Court Opinion

ID: 5623978
Source: CourtListenerOpinion
Date Created: 2022-01-11 04:46:28.012168+00
Date Added: 2024-06-11T08:37:32.223293
License: Public Domain

Broyles, C. J.,
dissenting. I can not agree with my colleagues that the provision in the ordinance in question that proof of the possession of intoxicating liquors' by a person in the city of Val*248dosta shall constitute prima facie evidence of the main fact to be proved in a prosecution for a violation of the ordinance, to wit, that the liquors were purchased in that city, renders the ordinance unconstitutional in that the provision is in violation of the “due-process clauses” of the State and Federal constitutions. As was said by Mr. Justice Lurton, in Mobile, J. & K. C. R. R. v. Turnipseed, 219 U. S. (p. 43), “That a legislative presumption of one fact from evidence of another may not constitute a denial of due process of law or a denial of the equal protection of the law, it is only essential that there shall be some rational connection between the fact proved and the ultimate fact presumed, and that the inference of one fact from proof of another shall not be so unreasonable as to be a purely arbitrary mandate. So, also, it must not, under guise of regulating the presentation of evidence, operate to preclude the party from the right to present his defense to the main fact thus presumed.

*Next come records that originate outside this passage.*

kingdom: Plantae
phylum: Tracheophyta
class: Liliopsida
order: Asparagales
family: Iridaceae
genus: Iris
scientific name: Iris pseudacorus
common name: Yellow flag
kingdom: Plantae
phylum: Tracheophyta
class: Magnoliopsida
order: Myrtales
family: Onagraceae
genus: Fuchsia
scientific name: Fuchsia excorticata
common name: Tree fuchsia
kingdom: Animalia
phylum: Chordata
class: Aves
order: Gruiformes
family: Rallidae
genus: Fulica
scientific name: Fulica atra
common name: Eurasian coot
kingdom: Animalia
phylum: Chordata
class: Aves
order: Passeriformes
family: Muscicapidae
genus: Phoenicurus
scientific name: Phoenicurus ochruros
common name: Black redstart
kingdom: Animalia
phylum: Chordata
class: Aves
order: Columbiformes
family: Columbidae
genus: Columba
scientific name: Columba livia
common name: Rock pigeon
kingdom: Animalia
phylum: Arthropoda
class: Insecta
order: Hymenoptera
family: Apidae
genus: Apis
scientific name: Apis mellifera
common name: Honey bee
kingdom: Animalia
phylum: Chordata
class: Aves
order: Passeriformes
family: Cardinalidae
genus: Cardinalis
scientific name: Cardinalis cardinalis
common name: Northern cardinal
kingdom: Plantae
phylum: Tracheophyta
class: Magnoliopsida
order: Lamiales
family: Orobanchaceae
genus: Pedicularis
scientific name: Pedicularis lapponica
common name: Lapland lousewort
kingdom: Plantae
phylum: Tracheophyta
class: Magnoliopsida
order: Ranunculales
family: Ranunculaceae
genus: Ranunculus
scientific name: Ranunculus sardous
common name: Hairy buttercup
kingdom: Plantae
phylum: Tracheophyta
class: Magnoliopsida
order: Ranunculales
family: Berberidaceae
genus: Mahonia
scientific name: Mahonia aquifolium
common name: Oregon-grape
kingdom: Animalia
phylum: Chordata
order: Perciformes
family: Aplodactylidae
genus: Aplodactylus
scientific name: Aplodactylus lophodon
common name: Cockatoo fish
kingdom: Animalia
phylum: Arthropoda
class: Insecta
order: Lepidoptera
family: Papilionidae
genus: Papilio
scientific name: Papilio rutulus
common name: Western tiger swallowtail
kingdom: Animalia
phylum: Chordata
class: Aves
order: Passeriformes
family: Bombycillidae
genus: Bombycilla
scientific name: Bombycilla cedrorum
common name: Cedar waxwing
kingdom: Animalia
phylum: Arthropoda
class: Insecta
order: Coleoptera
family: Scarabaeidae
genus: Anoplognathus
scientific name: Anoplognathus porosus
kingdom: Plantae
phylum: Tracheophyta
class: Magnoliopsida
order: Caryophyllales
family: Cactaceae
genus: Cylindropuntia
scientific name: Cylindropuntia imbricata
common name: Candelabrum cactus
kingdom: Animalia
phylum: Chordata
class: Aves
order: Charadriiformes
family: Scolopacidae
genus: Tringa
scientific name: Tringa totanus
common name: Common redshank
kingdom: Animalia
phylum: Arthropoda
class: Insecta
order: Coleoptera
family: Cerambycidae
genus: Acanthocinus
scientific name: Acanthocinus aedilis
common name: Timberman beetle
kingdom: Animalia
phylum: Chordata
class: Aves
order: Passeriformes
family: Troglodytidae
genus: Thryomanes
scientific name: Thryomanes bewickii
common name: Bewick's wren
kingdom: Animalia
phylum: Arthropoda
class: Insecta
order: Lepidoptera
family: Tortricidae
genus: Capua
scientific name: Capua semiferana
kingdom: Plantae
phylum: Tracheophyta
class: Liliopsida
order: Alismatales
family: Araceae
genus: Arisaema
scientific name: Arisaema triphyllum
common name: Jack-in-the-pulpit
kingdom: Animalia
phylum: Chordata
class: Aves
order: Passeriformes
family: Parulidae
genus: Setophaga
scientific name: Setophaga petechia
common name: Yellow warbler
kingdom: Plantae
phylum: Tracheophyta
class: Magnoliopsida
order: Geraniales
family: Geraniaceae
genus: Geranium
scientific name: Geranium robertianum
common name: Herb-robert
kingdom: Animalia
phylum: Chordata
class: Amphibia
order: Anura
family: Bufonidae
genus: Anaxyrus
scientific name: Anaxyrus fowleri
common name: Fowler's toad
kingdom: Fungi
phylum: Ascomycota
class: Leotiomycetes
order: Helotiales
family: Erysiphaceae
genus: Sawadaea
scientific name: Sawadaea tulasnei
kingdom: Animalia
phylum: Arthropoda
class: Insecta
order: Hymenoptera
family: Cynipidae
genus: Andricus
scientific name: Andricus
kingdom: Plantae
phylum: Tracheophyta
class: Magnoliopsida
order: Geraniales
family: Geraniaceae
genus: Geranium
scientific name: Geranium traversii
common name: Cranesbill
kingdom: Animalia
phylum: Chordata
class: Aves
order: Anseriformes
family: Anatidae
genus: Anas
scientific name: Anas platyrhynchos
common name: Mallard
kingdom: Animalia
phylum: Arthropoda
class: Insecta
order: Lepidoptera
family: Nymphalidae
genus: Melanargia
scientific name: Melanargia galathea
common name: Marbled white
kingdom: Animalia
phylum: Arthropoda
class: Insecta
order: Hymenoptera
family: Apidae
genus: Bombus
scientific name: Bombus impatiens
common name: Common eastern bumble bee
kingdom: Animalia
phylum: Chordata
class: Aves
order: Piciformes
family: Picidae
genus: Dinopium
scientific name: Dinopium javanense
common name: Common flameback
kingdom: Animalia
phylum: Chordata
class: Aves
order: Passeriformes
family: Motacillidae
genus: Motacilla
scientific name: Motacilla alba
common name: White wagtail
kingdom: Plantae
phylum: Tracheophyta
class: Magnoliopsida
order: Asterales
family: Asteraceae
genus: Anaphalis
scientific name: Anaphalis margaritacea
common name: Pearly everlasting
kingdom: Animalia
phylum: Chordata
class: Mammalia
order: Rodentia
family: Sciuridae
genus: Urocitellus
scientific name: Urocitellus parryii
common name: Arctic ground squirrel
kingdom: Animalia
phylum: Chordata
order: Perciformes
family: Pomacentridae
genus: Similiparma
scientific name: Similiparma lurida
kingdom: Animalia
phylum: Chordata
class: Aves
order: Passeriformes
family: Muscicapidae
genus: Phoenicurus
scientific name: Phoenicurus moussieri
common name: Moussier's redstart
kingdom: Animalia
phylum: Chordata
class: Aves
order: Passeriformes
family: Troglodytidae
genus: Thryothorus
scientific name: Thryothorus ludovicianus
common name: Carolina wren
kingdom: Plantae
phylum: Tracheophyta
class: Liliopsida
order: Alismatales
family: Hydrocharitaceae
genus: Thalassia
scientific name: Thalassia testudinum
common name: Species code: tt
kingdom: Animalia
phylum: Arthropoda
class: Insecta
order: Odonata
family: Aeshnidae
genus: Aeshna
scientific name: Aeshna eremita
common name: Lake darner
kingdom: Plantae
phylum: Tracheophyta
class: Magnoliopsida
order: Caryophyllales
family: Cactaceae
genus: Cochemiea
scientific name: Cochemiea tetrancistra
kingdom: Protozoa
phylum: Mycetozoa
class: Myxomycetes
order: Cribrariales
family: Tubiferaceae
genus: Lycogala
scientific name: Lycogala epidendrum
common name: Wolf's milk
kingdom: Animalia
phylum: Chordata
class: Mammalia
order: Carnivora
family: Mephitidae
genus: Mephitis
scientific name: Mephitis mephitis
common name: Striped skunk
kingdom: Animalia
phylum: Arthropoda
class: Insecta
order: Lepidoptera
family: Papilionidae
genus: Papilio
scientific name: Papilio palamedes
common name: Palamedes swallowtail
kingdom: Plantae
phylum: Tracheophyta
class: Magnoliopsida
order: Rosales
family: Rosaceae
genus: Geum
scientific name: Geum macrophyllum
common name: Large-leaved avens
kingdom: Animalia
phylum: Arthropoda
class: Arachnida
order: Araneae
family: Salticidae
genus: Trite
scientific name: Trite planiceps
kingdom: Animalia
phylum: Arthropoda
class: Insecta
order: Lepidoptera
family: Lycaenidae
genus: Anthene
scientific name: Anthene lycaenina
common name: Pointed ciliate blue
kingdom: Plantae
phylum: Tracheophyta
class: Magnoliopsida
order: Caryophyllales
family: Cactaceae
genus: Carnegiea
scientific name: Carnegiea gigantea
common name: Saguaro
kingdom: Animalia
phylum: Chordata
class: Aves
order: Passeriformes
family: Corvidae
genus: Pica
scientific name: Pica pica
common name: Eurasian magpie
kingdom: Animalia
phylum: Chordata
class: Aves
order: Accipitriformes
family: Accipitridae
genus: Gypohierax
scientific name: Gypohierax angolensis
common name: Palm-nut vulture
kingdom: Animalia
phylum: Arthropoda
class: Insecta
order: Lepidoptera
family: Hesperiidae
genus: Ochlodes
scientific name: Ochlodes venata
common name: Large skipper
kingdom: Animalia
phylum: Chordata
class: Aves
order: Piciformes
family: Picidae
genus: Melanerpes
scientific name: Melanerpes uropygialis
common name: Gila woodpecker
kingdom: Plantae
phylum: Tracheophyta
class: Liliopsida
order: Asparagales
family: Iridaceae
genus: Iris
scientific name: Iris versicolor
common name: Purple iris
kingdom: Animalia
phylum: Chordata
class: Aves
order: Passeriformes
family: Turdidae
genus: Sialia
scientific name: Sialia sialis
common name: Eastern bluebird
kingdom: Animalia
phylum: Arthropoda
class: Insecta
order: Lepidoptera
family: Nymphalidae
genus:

If a legislative provision not unreasonable in itself, prescribing a rule of evidence, in either criminal or civil cases, does not shut out from the party affected a reasonable opportunity to submit to the jury in his defense all of the facts bearing upon the issue, there is .no ground for holding that due process of law has been denied him.” In the instant ordinance the provision that proof of the possession of intoxicating liquors by a person in the city of Yaldosta shall be prima facie evidence that such liquors were bought in that city is not such an unreasonable inference “as to be a purely arbitrary mandate,” and since it “does not shut out from the party affected a reasonable opportunity to submit to the jury [the recorder in this case] in his defense all of the facts bearing upon the issue, there is no ground for holding that due process of law has been denied him.”